Los hombres se dirigían a nosotros con vehemencia. Exigían que los periodistas presionáramos contra la pasividad europea ante el genocidio que se estaba cometiendo. Hablaban con desprecio y dureza sobre las tropas de Naciones Unidas: “Son unos cobardes que sólo valen para vigilarnos, no para defendernos”. Un anciano campesino juraba que el propio general Mladic lo había zarandeado, diciéndole que perdiera toda esperanza. Y una mujer suplicaba que se hiciera algo para salvar a su marido y sus hijos prisioneros de las fuerzas de Karadzic, gritando inútilmente mientras una oronda funcionaria internacional holandesa fumaba en su cara con gesto displicente.

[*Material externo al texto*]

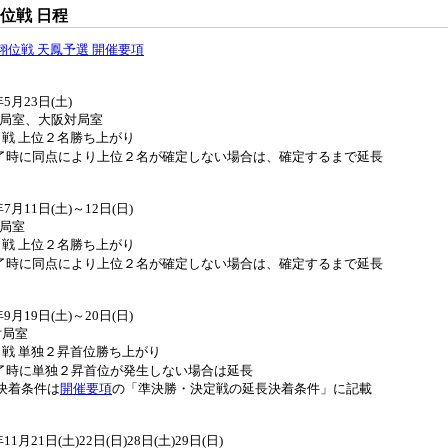
位戦 日程
翔位戦 天鳳予選 開催要項
】
年5月23日(土)
対局室、大阪対局室
４戦 上位２名勝ち上がり
了時に同点により上位２名が確定しない場合は、確定するまで延長
】
年7月11日(土)～12日(日)
対局室
６戦 上位２名勝ち上がり
了時に同点により上位２名が確定しない場合は、確定するまで延長
年9月19日(土)～20日(日)
対局室
６戦 単独２昇首位勝ち上がり
了時に単独２昇首位が発生しない場合は延長
決着条件は
開催要項
の「準決勝・決定戦の延長決着条件」に記載
年11月21日(土)22日(日)28日(土)29日(日)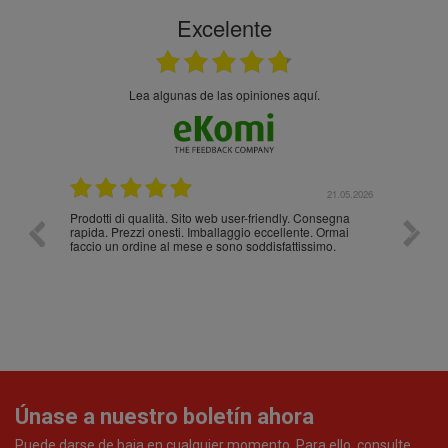
Excelente
Lea algunas de las opiniones aquí.
.05.2026
21.05.2026
Prodotti di qualità. Sito web user-friendly. Consegna
10/10
rapida. Prezzi onesti. Imballaggio eccellente. Ormai
faccio un ordine al mese e sono soddisfattissimo.
Únase a nuestro boletín ahora
Puede darse de baja en cualquier momento. Para ello, consulte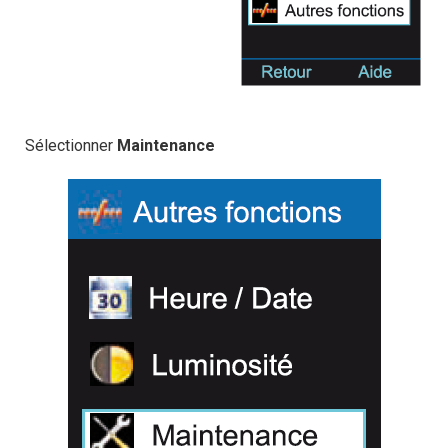
Sélectionner
Maintenance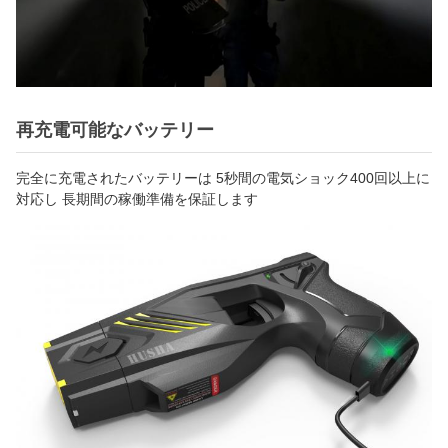
再充電可能なバッテリー
完全に充電されたバッテリーは 5秒間の電気ショック400回以上に
対応し 長期間の稼働準備を保証します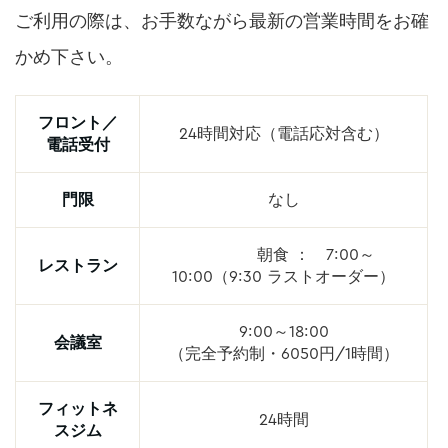
ご利用の際は、お手数ながら最新の営業時間をお確
かめ下さい。
フロント／
24時間対応（電話応対含む）
電話受付
門限
なし
朝食 ： 7:00～
レストラン
10:00（9:30 ラストオーダー）
9:00～18:00
会議室
（完全予約制・6050円/1時間）
フィットネ
24時間
スジム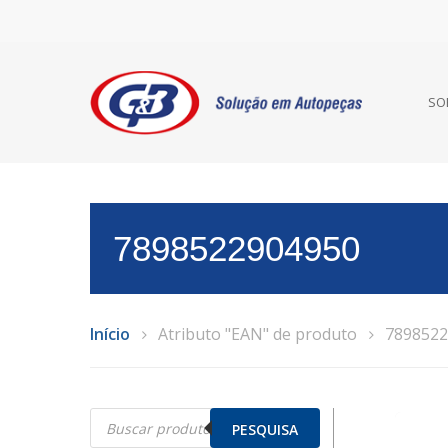
SO
7898522904950
Início
Atributo "EAN" de produto
7898522
Pesquisar
produtos
PESQUISA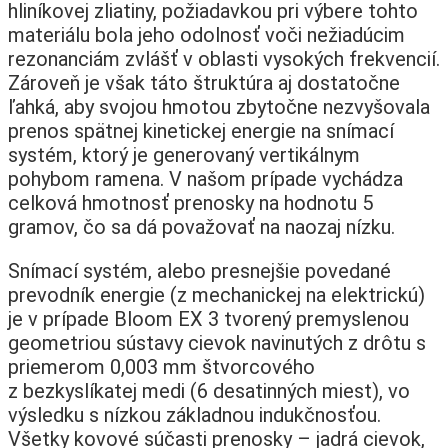
hliníkovej zliatiny, požiadavkou pri výbere tohto
materiálu bola jeho odolnosť voči nežiadúcim
rezonanciám zvlášť v oblasti vysokých frekvencií.
Zároveň je však táto štruktúra aj dostatočne
ľahká, aby svojou hmotou zbytočne nezvyšovala
prenos spätnej kinetickej energie na snímací
systém, ktorý je generovaný vertikálnym
pohybom ramena. V našom prípade vychádza
celková hmotnosť prenosky na hodnotu 5
gramov, čo sa dá považovať na naozaj nízku.
Snímací systém, alebo presnejšie povedané
prevodník energie (z mechanickej na elektrickú)
je v prípade Bloom EX 3 tvorený premyslenou
geometriou sústavy cievok navinutých z drôtu s
priemerom 0,003 mm štvorcového
z bezkyslíkatej medi (6 desatinných miest), vo
výsledku s nízkou základnou indukčnosťou.
Všetky kovové súčasti prenosky – jadrá cievok,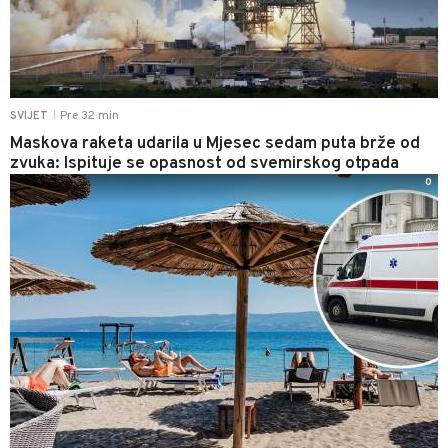
Pre 32 min
SVIJET
|
Maskova raketa udarila u Mjesec sedam puta brže od
zvuka: Ispituje se opasnost od svemirskog otpada
0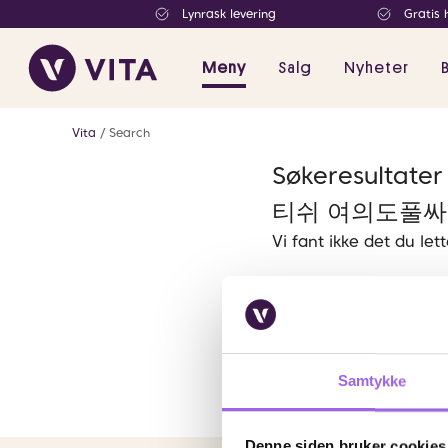
Lynrask levering
Gratis 
Meny
Salg
Nyheter
Vita
Search
Søkeresult
티쉬 여의도풀싸
Vi fant ikke det du let
Samtykke
Denne siden bruker cookies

Pero fueron dos niñas quienes dejaron una impresión más honda en mi ánimo, entre aquella interminable galería de desdichados personajes. Una fue Senida Mikanovitch, que había quedado sola en el mundo a la edad de doce años. Una bomba segó la vida de su madre y los soldados de Mladic se llevaron a su padre. Los cascos azules la encontraron y la pusieron al cuidado de otra refugiada, madre de cinco hijos, que acababa de perder a su esposo. Senida, con sus ojos azules teñidos de rojo y la amargura pintada en su semblante ingenuo, aún tuvo fuerzas para sonreír a nuestra cámara. La otra fue Mayra, una cría de apenas dos meses a la que su madre rechazaba. La mujer –desdentada, prematuramente envejecida por la pobreza– se negaba a alimentarla desde que, pocos días antes, había visto morir a su marido y otro hijo de dos años. Trastornada por el sufrimiento, repetía que ya no era capaz de dar amor a nadie, ni siquiera de seguir viviendo.